Thanks for the comments.  This particular set of packages has been
of interest to me for assessment of redundancies and for thinking about
how to get developers to pool resources and unify the products.  I have
not had time to look closely at the packages however so I have no
recommendations yet.

Are the data formats and approaches to annotation the key problem?
Would conversion resources make it easier to deal with three
packages that deal with array CGH data analysis?  Are there other
reasons to ask for a more unified approach?  These are not rhetorical

> While the idea of in-depth package review is debatable, it is an advantage
> that projects like BioPerl and BioJava enjoy (i.e. you can't commit to the
> source tree unless you follow some conventions, like putting coerce methods
> in the convert package).  However, BioPerl and BioJava started out with more
> rigorous code review, while BioC did not. I think it will be hard to put the
> genie back in the bottle and require additional standards now.

Agreed.  But we can make it easier for developers to meet high standards
by coming up with guidance documents and having some sort of formal
evaluation from time to time.  I would like to see an extension to
"Writing R Extensions", called "Writing Bioconductor Packages", which would
deal with the extra steps that should be taken to make a package fit
best with the project as a whole.

> Practically (even though I am guilty as others for lack of effort) I think a
> requirement for package inclusion *should* be relevant biocViews

We will do this once the view set matures.

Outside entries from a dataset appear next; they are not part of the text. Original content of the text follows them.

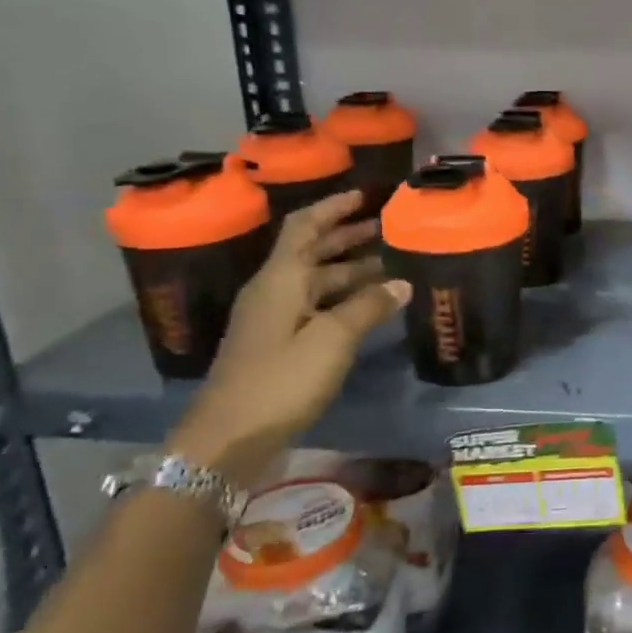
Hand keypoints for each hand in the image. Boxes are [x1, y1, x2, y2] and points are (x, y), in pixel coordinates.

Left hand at [172, 191, 408, 482]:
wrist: (229, 438)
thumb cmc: (280, 379)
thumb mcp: (332, 339)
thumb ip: (369, 307)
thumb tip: (402, 283)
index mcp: (281, 278)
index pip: (306, 226)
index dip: (333, 207)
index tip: (364, 194)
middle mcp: (275, 290)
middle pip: (313, 251)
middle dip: (348, 236)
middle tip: (387, 227)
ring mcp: (274, 319)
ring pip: (317, 282)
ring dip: (351, 270)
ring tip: (391, 265)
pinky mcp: (279, 345)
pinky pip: (316, 307)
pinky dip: (344, 299)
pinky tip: (370, 307)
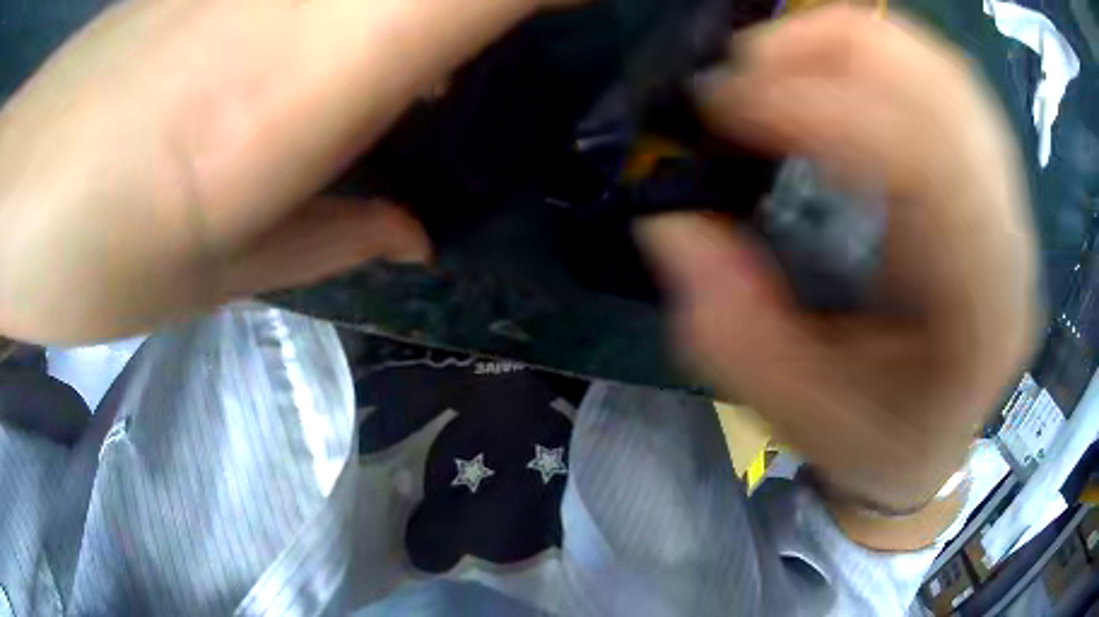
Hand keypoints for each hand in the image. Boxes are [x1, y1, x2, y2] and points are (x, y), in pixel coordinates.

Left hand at [0, 0, 549, 343]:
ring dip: (443, 21)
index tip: (604, 20)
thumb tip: (419, 225)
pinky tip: (364, 59)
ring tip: (448, 77)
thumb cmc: (91, 250)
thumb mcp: (220, 274)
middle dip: (510, 13)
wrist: (18, 185)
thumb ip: (338, 233)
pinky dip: (381, 18)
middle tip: (541, 57)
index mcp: (313, 69)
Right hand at [638, 8, 1037, 517]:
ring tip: (777, 55)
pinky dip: (883, 52)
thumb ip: (733, 329)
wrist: (931, 441)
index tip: (724, 106)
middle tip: (743, 65)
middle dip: (833, 51)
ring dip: (854, 40)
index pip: (926, 165)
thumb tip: (673, 222)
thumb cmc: (875, 442)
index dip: (821, 110)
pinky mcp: (992, 182)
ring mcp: (1009, 203)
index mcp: (979, 314)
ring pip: (947, 72)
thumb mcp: (796, 414)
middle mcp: (1010, 242)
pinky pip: (947, 81)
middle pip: (944, 92)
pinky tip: (832, 66)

> information. Outside of the vertically integrated packages, at least with
> this information, interested developers have some idea of the feasibility of
> setting up working groups, email lists, etc to develop more smoothly
> operating "meta-packages".  As smaller developer communities develop perhaps

Let's not come up with another term if we don't need one.  Task views
seems to be working nicely at CRAN (see the button on the main CRAN
page); we are adding a view terminology graph to that technology.
Your "meta-package" corresponds, I think, to a task view, and we will
need view maintainers who keep an eye on package evolution and provide
some textual guidance to view visitors.

> so will the flow of comments/suggestions/patches/integration, etc.